### ACTIVITY:
Collect from the data below each line with "Company".

┌──

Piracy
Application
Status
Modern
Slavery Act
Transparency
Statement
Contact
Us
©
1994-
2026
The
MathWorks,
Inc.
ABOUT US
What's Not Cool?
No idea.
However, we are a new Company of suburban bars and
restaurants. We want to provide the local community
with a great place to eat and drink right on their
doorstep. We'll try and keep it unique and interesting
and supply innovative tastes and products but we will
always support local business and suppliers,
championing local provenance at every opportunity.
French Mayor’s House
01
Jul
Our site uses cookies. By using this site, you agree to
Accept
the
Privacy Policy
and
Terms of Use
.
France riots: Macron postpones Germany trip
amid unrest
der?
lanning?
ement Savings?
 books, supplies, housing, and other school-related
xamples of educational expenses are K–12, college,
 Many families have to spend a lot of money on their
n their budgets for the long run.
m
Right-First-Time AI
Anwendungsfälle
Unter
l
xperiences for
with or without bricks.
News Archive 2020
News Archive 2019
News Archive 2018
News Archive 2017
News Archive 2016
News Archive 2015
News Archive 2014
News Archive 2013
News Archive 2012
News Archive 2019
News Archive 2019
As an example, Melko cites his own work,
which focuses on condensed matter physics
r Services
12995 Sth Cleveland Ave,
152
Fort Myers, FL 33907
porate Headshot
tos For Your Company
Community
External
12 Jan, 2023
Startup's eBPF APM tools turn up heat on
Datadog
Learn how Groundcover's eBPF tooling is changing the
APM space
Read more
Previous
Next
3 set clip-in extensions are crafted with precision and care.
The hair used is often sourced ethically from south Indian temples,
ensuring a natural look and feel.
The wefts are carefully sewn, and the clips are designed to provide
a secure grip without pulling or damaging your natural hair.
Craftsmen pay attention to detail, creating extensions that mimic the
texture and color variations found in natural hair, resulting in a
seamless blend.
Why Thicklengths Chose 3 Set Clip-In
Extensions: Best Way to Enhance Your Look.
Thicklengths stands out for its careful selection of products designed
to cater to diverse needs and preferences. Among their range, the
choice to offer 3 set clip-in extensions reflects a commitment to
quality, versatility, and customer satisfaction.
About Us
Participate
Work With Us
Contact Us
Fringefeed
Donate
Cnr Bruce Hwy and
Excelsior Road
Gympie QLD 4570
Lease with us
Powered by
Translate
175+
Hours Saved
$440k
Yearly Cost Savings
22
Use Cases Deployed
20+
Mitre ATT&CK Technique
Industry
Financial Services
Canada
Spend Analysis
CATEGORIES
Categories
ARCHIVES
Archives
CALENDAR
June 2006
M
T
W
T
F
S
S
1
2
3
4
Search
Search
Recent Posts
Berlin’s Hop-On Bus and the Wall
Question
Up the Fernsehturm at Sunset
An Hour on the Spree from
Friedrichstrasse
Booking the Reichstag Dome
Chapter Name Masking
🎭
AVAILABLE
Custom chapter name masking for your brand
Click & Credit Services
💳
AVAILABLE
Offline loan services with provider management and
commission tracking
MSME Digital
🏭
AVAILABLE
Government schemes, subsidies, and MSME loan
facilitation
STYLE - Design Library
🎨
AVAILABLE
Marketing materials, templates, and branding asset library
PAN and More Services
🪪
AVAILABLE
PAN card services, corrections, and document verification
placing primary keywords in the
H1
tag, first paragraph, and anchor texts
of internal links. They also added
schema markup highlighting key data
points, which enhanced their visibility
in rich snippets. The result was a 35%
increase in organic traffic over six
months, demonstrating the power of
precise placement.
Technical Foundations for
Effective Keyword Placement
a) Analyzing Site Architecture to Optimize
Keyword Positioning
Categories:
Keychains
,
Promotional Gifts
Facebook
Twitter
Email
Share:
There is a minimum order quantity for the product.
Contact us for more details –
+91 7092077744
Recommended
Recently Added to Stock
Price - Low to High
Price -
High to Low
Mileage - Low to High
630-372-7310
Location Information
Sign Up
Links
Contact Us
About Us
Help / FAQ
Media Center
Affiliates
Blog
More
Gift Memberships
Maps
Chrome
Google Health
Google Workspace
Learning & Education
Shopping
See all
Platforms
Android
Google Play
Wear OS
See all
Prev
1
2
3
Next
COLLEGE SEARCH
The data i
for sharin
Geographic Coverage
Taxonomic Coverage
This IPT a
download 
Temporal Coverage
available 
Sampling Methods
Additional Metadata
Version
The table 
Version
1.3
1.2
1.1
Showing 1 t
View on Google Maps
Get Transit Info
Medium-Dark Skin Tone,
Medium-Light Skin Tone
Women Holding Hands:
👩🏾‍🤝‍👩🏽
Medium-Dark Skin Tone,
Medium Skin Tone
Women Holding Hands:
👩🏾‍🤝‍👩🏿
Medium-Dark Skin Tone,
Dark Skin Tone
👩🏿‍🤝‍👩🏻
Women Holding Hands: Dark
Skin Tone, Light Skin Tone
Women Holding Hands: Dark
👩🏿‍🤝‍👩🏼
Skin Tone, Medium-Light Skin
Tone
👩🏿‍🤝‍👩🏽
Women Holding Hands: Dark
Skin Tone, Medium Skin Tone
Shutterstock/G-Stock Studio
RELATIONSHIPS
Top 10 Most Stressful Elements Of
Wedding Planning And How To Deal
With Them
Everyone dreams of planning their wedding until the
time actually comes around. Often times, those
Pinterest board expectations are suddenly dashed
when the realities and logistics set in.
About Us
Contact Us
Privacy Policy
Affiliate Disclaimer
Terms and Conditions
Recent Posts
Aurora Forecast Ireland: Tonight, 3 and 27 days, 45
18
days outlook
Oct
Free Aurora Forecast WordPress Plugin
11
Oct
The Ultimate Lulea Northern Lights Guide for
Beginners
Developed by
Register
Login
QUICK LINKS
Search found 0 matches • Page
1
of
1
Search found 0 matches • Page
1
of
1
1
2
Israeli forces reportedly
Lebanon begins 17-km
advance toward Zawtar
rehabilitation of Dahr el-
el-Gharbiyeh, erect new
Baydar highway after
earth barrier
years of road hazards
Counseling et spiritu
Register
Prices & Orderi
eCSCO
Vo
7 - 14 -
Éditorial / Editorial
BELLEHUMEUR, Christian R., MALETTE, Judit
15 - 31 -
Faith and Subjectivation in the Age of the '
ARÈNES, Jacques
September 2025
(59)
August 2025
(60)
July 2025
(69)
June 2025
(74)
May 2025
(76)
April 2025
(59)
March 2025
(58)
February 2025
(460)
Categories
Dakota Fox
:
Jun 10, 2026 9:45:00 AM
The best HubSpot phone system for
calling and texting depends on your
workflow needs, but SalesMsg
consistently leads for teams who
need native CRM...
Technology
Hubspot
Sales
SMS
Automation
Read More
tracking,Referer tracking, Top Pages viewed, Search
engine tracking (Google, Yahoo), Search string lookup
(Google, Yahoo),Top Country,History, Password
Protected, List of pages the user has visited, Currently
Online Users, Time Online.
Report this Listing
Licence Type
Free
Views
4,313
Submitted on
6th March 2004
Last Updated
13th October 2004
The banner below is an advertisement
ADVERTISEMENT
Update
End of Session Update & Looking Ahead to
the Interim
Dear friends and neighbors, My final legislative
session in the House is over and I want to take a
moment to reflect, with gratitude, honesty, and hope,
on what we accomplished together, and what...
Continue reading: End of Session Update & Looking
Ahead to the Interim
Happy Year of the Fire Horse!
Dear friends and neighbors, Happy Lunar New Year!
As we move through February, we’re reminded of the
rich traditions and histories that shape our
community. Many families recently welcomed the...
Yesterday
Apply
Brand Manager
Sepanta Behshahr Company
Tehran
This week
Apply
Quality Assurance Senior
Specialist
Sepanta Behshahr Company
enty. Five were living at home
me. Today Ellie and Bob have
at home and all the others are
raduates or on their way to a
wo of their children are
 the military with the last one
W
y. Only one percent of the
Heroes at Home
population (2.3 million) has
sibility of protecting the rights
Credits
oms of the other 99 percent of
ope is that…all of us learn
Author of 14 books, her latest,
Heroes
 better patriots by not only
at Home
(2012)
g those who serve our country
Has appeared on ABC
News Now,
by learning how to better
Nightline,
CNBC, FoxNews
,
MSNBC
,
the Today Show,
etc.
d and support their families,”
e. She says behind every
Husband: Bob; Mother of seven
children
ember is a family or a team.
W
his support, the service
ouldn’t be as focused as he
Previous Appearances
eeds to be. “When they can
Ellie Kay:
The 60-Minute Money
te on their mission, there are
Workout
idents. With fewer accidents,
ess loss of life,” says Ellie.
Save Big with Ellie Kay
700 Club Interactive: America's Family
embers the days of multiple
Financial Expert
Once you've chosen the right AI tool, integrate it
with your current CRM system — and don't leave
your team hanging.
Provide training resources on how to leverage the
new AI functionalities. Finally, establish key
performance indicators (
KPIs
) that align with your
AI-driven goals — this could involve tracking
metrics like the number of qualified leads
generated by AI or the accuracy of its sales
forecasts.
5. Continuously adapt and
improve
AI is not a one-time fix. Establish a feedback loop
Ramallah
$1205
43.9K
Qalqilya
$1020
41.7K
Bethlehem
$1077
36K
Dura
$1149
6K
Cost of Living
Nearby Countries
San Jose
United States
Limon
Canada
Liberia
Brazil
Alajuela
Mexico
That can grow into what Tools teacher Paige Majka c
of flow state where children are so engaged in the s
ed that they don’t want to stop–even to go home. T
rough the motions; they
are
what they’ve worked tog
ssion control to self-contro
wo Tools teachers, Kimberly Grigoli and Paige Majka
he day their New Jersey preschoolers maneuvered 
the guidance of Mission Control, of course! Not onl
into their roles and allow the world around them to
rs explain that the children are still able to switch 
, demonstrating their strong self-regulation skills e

└──

### COMPLETED EXERCISE:
However, we are a new Company of suburban bars and
tos For Your Company
Sepanta Behshahr Company
Sepanta Behshahr Company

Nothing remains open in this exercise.